Bráulio Borges, economista-chefe da LCA Consultores, diz que os níveis atuais de ociosidade indicam que a indústria está "querendo chegar ao fundo do poço", condição necessária, embora não suficiente, para dar início à reversão cíclica. Para ele, o quadro de alta ociosidade é ruim no curto prazo porque afeta fatores como a arrecadação, mas sinaliza crescimento mais fácil depois de superadas algumas restrições de demanda.
"Em 2013, se discutia o apagão da economia e hoje a redução da demanda por energia foi grande. Fica mais fácil crescer de maneira equilibrada, sem pressionar a inflação e as contas externas e em ritmo razoável, quando se parte da situação de excesso de ociosidade", afirma Borges.
Estudo da LCA indica que quanto maior a ociosidade, maior a taxa de crescimento do PIB dois a três anos à frente. Logo, seria possível falar em crescimento a partir de 3% ou 4% ao redor de 2019. "Óbvio que isso não é automático e depende de outras condições, que estão sendo construídas com o choque de confiança que deve vir com alternância de governo", diz Borges. "Com excesso de ociosidade, a economia pode crescer acima do potencial por algum tempo sem gerar desequilíbrios".
Os setores exportadores tendem a liderar a recuperação, como o de celulose, e o de automóveis, em que a exportação está melhorando aos poucos. "Há expectativa de melhora nas exportações para Argentina", diz Rezende, da 4E.
Em relatório enviado a clientes, a consultoria Macrométrica, do ex-presidente do Banco Central Francisco Lopes, ressalta que o volume exportado de automóveis subiu mais de 50% no último trimestre de 2015 sobre igual período de 2014, e mostra alta próxima a 30% no primeiro de 2016. "Sabemos que esses sinais podem não passar de ruído estatístico. Mas fica difícil escapar da impressão de que algo já se move na economia real. Para um paciente em estado comatoso, qualquer sinal vital é ótima notícia", diz Lopes, em relatório.

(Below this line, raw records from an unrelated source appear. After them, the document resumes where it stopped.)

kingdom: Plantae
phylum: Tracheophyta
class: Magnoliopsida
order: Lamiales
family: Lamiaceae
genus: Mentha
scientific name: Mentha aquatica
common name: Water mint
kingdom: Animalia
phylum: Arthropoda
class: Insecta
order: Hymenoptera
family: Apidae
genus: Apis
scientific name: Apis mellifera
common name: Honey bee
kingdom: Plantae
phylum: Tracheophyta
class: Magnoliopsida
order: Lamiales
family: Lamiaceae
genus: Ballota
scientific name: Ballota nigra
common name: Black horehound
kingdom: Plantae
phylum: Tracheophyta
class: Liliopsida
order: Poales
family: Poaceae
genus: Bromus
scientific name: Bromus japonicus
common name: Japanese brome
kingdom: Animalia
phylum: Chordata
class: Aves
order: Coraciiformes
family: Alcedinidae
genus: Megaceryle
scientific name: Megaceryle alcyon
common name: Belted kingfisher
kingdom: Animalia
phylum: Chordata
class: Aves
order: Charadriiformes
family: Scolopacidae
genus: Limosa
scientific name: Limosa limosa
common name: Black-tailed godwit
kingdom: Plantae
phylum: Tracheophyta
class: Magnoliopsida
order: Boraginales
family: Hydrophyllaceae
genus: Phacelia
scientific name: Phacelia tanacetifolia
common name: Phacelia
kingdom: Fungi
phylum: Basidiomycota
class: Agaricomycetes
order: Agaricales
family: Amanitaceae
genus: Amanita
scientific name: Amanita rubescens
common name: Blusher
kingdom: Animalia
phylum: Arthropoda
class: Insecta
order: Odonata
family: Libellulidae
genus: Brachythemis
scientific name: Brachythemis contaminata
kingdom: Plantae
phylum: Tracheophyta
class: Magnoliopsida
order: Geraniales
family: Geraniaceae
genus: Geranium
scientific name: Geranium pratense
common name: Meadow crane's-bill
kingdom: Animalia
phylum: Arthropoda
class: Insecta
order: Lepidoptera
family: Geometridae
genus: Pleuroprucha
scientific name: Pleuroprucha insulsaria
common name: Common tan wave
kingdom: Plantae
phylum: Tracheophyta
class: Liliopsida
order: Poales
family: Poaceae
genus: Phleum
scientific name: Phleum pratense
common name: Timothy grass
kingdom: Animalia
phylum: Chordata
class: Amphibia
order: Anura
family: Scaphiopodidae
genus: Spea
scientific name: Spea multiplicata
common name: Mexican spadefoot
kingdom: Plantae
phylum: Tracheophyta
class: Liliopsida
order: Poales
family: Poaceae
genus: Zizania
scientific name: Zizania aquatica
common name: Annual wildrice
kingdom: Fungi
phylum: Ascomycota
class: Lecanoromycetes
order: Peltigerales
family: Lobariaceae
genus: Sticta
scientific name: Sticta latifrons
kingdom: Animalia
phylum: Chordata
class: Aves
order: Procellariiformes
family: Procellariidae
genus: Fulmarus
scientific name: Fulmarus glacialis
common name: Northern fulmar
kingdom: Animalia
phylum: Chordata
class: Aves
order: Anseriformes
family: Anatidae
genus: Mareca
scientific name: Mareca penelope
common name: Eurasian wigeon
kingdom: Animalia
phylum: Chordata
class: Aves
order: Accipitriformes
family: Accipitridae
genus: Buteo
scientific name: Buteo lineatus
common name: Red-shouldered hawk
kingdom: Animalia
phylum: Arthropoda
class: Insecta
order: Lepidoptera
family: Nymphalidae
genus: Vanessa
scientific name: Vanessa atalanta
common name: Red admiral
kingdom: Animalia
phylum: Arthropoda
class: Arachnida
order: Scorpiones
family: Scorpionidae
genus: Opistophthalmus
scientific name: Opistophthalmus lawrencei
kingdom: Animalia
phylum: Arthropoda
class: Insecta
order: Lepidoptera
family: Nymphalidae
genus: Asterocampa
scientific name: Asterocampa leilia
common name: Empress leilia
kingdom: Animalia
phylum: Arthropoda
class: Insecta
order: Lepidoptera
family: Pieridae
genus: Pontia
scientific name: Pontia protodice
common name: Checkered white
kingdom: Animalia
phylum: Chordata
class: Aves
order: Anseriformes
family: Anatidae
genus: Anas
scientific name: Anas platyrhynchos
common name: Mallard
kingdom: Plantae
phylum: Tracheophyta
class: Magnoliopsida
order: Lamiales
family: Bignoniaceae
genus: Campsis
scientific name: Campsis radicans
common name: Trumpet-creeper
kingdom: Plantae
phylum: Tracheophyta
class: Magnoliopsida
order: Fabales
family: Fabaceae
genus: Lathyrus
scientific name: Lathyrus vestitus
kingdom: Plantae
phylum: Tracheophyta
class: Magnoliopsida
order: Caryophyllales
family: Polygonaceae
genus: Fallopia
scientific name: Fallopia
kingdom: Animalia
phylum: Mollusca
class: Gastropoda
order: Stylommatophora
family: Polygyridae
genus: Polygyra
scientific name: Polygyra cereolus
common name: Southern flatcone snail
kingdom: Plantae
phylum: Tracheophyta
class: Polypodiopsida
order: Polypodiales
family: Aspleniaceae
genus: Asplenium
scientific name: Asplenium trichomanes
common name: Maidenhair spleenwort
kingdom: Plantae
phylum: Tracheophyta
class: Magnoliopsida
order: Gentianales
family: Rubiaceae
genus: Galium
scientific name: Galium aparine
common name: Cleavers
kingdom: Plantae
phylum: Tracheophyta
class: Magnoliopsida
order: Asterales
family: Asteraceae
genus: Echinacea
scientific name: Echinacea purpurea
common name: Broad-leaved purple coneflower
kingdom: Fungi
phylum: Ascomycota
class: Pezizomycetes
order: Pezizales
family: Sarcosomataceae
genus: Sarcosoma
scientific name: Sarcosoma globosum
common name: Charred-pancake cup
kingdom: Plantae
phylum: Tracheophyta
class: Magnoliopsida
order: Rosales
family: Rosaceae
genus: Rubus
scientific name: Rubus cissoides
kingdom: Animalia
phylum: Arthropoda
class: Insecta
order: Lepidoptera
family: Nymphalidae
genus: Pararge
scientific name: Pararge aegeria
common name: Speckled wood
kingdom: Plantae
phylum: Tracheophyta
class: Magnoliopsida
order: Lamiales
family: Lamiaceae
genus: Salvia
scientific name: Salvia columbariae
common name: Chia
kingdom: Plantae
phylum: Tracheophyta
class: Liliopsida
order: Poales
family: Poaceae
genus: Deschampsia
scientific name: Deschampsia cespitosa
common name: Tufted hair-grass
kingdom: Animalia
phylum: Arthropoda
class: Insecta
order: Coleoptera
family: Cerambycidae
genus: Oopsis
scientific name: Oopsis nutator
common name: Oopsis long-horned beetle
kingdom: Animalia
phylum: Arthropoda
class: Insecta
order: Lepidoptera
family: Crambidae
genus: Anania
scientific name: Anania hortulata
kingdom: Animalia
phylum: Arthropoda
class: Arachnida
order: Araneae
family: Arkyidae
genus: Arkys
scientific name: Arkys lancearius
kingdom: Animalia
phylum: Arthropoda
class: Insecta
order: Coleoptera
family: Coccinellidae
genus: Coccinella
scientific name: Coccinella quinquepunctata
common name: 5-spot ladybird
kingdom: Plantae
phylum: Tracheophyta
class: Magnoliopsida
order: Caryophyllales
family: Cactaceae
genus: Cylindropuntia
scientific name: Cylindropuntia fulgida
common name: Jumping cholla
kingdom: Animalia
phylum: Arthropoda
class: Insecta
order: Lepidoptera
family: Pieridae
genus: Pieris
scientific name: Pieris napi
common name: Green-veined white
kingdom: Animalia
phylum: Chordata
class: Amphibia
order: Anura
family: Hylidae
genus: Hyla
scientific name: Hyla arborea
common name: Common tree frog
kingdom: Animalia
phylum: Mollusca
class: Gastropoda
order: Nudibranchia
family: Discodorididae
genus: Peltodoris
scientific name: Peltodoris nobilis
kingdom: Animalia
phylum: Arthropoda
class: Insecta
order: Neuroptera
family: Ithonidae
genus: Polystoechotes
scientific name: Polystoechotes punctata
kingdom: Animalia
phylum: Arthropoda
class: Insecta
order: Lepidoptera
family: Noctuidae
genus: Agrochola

Megale, do Itaú, também avalia que os setores ligados às exportações vão emergir mais rapidamente, assim como os setores que competem com importações. "Especialmente os voltados à mais alta renda, cuja demanda não cai muito, como vestuário. No passado, se esperava a próxima viagem à Miami. Agora, está mais caro lá do que aqui. Há relatos de varejistas voltados à mais alta renda que sentem esse efeito-substituição."
Para Rafael Fagundes, economista do Iedi, a retomada deve vir pelos setores que já amenizaram a queda e têm boa inserção internacional, como alimentos, papel e celulose, produtos de madeira e calçados, assim como vestuário e medicamentos, pela via da substituição de importações. O ritmo de crescimento da economia internacional e o câmbio, que voltou a se valorizar neste ano, poderiam jogar areia nessa engrenagem, diz.
Para Fagundes, a alta ociosidade pode ser útil para responder ao aquecimento sem pressões inflacionárias, mas, ao mesmo tempo, não puxa o investimento. "E a modernização da estrutura produtiva vem com ampliação do investimento", afirma.
Megale diz não saber se todas as empresas sobreviverão à crise, mas, quem sair, sairá mais eficiente de modo a lidar com custos elevados e baixa demanda. "A economia brasileira vai sair dessa crise muito mais eficiente do que entrou", diz. "Mas pelo menos por mais um ano estamos em recessão. Tínhamos 41 graus de febre e estamos com 39,5. Precisamos focar no ajuste, especialmente do lado fiscal, nosso problema central."